┌──

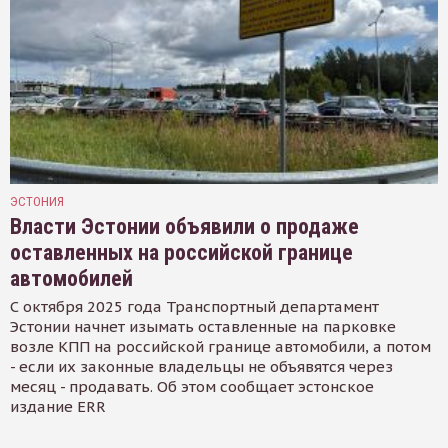
ЭСТОНИЯ
Власти Эстонии объявили о продаже
оставленных на российской границе
автомобилей
С октября 2025 года Транспортный департамент
Эстонии начнет изымать оставленные на парковке
возле КПП на российской границе автомобили, а потом
- если их законные владельцы не объявятся через
месяц - продавать. Об этом сообщает эстонское
издание ERR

└──

Tally the lines of the listing in which the word "российской" occurs, and state the total alone.

2